Of course, you are correct in feeling that old patterns changed throughout the period under review, and that the period of change extended into the 1970s. Indeed old patterns persist today along with quite new ones; that is the nature of institutions and individuals, of history, I suspect.
With respect to the Lobach tragedy, I regret having written that the shot was “intended” for John's leg because, of course, that was only the police officer's claim, and it could not be proved even today. Your extended account of the affair is essentially correct, and I originally had included details along that line, only space limitations required drastic cutting.
In fact there is more to the story that would highlight the confusion of that night and tie it to mishandled and overweening security behavior earlier in the year. Hyperactive and violent security response to students was endemic in the country in those years, as you will recall.
However, the context for retelling the tragedy in my piece was the efforts of the college administration of the time to respond to student sensibilities, in this case over the issue of firearms in the hands of security personnel. On that score, there was indeed a shift from earlier arbitrary and ad hoc decision-making.
With regard to the security officer's responsibility, the administration necessarily and appropriately turned the issue over to civil authorities. It did not have the legal authority to judge the case. In fact, the university ultimately lost a civil suit on the case and paid a considerable sum as a consequence. My sense is, though I did not make the point in the article, that – far from covering up the tragedy – the university submitted itself to civil law, paid the consequence of a judgment against it, and revised its security force and policy, taking into consideration student, faculty, public and board opinion. And this in an era of turbulance and sometimes extremism.

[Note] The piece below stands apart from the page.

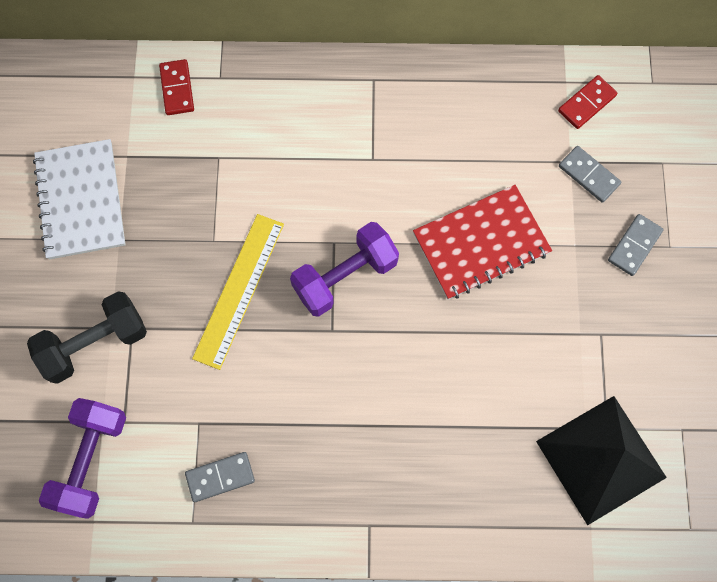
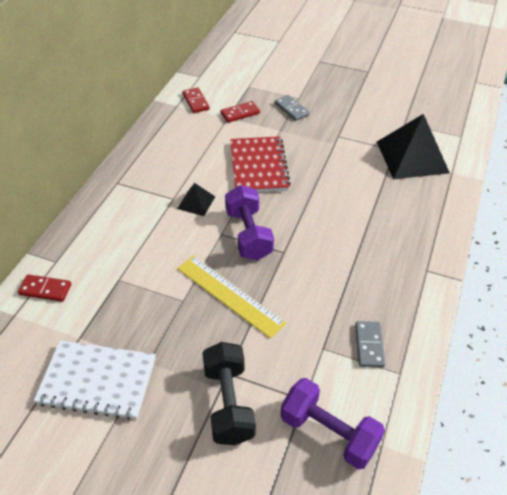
camera: 70 degrees left, 25 degrees down
grey domino [559,146,621,203] -> red domino [221,101,260,123]
none -> black pyramid [177,183,215,216]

You may still differ on this, of course, and we both agree as to the senselessness and tragedy of Lobach's death as well of the incompetence of both the security officer in question and unprofessional security attitudes at that time. I want to be clear that I accept and affirm your feelings even as I qualify my sense of the university's role following the shooting.
Again, thank you for writing. That is a strong statement of your own character.